Drugs, weapons and electronics seized during sweep at Brooklyn federal jail where ‘Diddy’ is held
NEW YORK– Investigators seized drugs, homemade weapons and electronic devices this week in an “interagency operation” aimed at cleaning up the troubled federal prison in New York City, where Sean “Diddy” Combs is being held, the Bureau of Prisons said Friday.
The contraband was identified and seized during a multi-agency cleanup that began Monday at the Metropolitan Detention Center in Brooklyn. The weeklong operation involved the Bureau of Prisons, the Justice Department’s inspector general and other local, state and federal law enforcement agencies.
The law enforcement operation was “pre-planned and coordinated to ensure the safety and security” of staff and inmates at the facility, the agency said. It was part of a “larger safety and security initiative and not in response to any specific threat or intelligence.”
The action was not related to Combs’ detention, which has sparked public interest in the prison. No criminal charges have been filed in connection with the sweep.
Combs’ attorneys have highlighted a litany of prison horrors — including squalid conditions, rampant violence and multiple deaths — as they have repeatedly tried to have him released on bail as he awaits trial on sex trafficking charges next May.
The hip-hop mogul’s detention and a spate of prison-related crimes in recent months have put MDC Brooklyn in the spotlight, leading to more supervision and a push from the Department of Justice and the Bureau of Prisons to solve problems and hold perpetrators accountable.
In September, Federal prosecutors have charged nine inmates in a wave of attacks from April to August at the Metropolitan Detention Center, the only federal prison in New York City. The charges detailed serious safety and security issues at the prison, including charges after two inmates were stabbed to death and another stabbed in the spine with a makeshift ice pick. A correctional officer was also accused of shooting at a car during an unauthorized high-speed chase.

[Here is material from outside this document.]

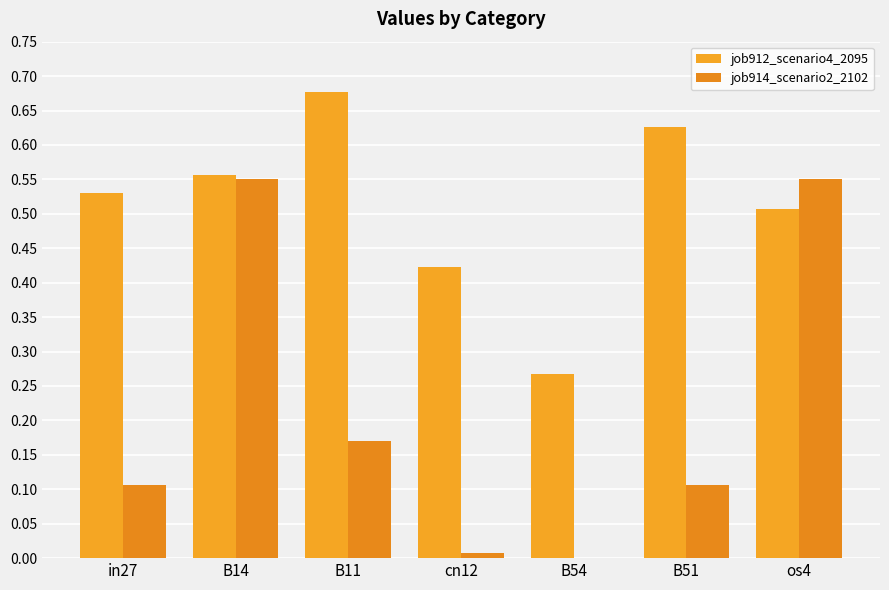

At which label does job914_scenario2_2102 reach its peak?

B14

In October, an inmate was charged in connection with a murder-for-hire plot that led to the death of a 28-year-old woman outside a New York City nightclub last December. Prosecutors say the inmate used a smuggled cellphone to orchestrate the plot from behind bars as he awaited sentencing for directing another shooting years earlier.
The criminal charges provided insight into the violence and dysfunction that has rocked the prison, which houses about 1,200 people, including Combs and Sam Bankman-Friedthe founder of the collapsed cryptocurrency exchange FTX. The total is down from more than 1,600 in January.
The facility, in an industrial area on Brooklyn’s waterfront, is used primarily for post-arrest detention of people awaiting trial in federal courts in Manhattan or Brooklyn. Other prisoners are there to serve short sentences after convictions.
Those held at the Brooklyn jail have long complained of violence, squalid conditions, severe staff shortages and widespread smuggling of drugs and other contraband, some of which is facilitated by employees. At the same time, they say they are regularly locked down and are not allowed to leave their cells for visitors, phone calls, showering or exercising.
Combs was denied bail twice and is now asking the 2nd US Circuit Court of Appeals to grant his release. Arguments are scheduled for November 4.
Combs attorney Mark Agnifilo, who had previously tried to have him transferred to a New Jersey prison, said at an Oct. 10 hearing: “We are going to target the MDC. The MDC has helped us very well.”
Another Combs attorney, Anthony Ricco, told reporters outside the courthouse afterward: “He’s doing well. It’s a difficult circumstance. He makes the best of the situation.”
But Ricco added: “No one is okay with staying in jail for now.”